Start of TASK INPUT

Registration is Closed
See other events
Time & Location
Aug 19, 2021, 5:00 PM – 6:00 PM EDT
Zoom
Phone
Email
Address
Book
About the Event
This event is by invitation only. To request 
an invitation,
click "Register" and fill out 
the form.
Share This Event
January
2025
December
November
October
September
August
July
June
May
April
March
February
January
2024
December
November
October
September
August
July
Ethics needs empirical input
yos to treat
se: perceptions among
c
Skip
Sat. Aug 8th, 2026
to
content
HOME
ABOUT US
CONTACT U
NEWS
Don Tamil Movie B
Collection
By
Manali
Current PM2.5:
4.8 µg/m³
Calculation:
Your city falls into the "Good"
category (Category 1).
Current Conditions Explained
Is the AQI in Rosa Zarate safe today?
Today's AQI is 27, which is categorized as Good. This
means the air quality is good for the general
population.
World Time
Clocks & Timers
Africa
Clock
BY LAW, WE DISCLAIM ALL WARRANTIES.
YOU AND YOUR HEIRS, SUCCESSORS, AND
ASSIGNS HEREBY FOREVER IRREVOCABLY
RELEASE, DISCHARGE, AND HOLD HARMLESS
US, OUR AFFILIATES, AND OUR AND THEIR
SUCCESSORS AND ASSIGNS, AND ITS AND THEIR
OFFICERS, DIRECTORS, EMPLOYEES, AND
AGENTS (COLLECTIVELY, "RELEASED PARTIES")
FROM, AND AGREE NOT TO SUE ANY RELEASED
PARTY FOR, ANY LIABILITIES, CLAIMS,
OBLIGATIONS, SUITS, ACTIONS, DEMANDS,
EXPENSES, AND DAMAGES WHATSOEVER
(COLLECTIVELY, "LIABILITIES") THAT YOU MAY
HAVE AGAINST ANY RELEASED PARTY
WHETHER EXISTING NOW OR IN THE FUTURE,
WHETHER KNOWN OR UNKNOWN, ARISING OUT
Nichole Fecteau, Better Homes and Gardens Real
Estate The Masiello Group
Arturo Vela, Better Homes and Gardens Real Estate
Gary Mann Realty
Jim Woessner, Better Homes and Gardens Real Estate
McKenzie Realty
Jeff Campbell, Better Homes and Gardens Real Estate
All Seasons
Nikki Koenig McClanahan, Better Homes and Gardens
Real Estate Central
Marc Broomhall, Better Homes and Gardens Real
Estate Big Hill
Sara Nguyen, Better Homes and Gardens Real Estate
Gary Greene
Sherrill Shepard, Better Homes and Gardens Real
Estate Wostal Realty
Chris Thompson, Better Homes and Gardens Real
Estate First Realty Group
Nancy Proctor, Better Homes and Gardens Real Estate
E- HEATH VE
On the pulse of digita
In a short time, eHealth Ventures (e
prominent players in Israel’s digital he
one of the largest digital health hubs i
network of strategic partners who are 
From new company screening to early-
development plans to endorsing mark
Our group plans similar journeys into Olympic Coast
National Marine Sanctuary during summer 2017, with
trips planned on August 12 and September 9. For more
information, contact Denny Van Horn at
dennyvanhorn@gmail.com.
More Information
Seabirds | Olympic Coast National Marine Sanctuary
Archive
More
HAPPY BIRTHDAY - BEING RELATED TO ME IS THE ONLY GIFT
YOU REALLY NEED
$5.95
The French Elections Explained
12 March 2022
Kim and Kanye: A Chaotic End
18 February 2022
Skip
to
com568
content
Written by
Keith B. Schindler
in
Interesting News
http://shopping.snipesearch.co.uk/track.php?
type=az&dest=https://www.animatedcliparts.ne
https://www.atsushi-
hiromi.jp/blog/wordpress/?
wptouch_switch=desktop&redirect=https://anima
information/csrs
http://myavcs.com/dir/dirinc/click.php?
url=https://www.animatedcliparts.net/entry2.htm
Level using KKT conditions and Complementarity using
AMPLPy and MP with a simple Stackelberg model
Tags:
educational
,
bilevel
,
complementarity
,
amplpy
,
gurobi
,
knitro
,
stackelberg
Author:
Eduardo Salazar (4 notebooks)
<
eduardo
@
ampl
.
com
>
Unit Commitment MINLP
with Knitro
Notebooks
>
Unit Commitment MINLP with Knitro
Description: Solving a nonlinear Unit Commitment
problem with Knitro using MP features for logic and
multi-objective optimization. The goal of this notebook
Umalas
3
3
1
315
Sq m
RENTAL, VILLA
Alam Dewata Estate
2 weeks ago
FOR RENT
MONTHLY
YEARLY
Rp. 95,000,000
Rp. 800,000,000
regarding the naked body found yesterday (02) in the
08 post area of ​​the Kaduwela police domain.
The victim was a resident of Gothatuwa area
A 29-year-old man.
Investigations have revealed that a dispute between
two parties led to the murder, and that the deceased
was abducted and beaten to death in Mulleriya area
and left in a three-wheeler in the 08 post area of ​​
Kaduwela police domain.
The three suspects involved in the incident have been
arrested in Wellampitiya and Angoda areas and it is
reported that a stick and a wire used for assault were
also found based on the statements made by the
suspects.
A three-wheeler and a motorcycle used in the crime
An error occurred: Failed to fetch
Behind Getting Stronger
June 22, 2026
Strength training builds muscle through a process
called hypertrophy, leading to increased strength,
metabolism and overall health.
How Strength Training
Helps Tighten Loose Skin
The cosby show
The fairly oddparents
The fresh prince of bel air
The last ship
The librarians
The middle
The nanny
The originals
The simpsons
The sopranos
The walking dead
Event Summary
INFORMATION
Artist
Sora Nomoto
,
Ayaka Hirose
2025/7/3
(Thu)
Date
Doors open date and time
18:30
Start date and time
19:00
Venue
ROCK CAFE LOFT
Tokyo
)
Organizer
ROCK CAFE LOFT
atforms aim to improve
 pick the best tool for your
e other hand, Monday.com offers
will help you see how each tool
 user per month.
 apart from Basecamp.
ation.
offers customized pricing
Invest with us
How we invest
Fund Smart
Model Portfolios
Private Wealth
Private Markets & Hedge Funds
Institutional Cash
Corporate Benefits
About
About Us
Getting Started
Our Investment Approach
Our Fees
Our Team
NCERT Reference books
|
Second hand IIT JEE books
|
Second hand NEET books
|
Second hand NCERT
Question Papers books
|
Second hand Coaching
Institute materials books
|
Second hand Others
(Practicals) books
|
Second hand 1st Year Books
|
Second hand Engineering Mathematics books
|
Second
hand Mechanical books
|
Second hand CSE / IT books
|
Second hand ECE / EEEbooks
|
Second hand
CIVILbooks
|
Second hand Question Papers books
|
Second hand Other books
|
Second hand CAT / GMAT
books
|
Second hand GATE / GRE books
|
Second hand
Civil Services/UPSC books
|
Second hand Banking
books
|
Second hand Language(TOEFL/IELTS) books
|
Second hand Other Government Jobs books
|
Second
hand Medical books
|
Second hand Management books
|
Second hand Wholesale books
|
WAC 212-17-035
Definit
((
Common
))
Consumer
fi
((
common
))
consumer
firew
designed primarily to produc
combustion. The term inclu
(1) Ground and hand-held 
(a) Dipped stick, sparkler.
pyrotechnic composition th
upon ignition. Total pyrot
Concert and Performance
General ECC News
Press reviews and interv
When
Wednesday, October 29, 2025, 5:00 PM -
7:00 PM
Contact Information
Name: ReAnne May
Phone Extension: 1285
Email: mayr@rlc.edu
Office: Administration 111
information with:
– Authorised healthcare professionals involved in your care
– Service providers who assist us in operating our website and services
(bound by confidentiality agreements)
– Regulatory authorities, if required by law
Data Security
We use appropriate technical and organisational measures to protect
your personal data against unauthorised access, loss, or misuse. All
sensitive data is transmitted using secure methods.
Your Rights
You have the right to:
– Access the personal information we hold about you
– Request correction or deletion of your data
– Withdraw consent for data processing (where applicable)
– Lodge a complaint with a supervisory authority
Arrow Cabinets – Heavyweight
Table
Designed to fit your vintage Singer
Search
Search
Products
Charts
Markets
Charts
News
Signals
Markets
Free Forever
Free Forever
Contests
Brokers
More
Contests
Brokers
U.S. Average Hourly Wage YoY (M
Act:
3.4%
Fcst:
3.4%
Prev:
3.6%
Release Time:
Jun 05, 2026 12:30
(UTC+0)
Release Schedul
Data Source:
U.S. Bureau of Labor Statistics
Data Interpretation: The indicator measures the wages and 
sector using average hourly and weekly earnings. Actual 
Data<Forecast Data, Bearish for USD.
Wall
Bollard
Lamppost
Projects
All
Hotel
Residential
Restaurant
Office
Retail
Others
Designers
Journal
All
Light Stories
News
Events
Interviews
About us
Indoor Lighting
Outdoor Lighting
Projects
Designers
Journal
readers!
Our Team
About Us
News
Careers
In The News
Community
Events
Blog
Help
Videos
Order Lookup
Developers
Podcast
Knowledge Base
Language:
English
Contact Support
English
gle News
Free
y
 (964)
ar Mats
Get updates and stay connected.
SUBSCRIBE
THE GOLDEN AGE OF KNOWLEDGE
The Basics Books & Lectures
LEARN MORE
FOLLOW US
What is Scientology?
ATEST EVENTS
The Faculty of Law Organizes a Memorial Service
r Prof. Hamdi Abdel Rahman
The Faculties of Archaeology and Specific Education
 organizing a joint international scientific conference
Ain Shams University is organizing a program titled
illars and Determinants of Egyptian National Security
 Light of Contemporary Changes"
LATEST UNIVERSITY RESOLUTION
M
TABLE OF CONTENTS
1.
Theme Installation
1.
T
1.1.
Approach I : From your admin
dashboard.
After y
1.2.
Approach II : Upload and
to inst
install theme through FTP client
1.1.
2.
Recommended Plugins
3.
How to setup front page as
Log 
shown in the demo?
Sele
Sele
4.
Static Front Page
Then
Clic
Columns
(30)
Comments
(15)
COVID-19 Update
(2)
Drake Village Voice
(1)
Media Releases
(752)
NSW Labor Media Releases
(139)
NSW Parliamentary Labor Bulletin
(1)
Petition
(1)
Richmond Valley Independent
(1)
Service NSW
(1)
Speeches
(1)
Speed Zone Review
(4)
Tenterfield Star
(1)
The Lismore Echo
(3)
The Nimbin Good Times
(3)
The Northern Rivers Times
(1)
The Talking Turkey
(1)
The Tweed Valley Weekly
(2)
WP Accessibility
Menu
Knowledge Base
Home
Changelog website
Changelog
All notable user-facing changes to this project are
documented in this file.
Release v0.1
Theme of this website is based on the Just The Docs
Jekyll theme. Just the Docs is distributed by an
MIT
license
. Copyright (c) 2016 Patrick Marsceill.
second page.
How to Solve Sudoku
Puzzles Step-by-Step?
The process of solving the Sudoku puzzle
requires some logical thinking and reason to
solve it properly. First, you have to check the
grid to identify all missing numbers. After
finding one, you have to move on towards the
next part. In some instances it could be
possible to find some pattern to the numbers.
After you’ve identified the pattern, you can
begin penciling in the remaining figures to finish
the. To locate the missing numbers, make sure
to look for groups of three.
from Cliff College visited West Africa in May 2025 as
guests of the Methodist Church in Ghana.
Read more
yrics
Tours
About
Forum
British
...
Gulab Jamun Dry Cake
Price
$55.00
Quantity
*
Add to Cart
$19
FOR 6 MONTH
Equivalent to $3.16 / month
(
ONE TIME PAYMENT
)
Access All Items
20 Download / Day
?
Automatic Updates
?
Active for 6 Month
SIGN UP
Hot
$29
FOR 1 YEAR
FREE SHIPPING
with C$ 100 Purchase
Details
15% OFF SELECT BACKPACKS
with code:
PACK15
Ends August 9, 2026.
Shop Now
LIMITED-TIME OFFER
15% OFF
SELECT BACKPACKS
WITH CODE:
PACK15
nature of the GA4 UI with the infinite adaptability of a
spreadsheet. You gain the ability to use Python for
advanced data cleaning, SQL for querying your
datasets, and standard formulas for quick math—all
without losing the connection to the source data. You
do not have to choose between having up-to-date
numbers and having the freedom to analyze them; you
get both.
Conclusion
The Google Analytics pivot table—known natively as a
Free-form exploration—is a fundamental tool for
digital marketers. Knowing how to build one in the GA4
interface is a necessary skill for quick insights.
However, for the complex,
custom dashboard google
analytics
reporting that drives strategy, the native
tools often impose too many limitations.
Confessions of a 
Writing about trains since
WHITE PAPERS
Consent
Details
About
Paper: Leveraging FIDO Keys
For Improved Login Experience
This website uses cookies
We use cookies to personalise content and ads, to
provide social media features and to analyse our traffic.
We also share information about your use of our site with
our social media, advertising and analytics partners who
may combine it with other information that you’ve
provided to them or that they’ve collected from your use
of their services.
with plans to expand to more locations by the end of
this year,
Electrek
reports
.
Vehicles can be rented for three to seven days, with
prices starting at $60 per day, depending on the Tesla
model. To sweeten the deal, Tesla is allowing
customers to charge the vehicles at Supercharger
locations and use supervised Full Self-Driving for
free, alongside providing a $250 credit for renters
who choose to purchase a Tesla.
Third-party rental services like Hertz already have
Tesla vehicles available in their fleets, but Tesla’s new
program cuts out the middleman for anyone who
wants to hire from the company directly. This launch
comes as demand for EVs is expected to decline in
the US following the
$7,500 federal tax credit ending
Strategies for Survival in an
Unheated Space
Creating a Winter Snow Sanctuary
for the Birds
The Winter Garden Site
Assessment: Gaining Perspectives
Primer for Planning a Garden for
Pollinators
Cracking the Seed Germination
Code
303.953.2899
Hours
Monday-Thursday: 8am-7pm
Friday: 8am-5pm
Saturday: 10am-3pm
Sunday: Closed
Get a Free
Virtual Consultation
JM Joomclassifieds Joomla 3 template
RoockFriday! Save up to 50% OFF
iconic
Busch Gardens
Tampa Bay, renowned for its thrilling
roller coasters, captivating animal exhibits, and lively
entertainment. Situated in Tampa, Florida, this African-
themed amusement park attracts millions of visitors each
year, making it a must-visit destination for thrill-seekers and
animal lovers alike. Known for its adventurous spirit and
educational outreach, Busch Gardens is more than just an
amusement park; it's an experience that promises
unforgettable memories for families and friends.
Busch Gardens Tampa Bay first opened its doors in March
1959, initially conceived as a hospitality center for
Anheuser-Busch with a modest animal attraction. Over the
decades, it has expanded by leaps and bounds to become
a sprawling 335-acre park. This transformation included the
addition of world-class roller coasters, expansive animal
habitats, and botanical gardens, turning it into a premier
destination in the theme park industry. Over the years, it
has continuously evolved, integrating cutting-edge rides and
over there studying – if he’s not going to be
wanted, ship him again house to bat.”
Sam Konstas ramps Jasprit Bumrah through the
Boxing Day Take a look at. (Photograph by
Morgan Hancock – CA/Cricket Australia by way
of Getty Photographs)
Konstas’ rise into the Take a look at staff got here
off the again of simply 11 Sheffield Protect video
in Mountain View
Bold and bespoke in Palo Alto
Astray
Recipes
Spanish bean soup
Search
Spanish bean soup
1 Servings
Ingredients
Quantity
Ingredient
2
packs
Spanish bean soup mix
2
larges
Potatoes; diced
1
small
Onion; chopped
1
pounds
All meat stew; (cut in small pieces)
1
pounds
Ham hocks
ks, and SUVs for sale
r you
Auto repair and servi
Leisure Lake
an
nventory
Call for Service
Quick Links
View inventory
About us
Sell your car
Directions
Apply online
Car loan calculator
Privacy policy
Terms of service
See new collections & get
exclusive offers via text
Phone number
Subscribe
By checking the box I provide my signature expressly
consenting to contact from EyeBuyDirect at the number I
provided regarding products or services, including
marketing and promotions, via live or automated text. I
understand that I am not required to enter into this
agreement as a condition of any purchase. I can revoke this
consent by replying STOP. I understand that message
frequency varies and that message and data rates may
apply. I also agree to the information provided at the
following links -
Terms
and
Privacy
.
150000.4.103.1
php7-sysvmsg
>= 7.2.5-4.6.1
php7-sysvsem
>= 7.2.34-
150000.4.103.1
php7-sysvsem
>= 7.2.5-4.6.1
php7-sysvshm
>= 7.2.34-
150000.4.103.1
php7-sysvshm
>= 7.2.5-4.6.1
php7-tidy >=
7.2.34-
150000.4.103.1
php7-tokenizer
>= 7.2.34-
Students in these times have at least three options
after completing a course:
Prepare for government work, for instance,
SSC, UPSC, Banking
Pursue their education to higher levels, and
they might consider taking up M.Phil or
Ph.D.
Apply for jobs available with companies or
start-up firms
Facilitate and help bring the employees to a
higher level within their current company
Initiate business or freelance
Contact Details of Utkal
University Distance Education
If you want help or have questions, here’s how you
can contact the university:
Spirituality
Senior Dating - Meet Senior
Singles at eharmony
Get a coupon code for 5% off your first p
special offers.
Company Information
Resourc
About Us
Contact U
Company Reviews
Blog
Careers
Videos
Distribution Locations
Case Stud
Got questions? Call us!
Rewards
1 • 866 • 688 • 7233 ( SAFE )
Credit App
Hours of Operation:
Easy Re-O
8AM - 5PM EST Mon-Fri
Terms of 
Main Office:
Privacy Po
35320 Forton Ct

End of TASK INPUT

If a line in the entries above contains "higher", report it.

▸ FINISHED EXERCISE
Pursue their education to higher levels, and
higher level within their current company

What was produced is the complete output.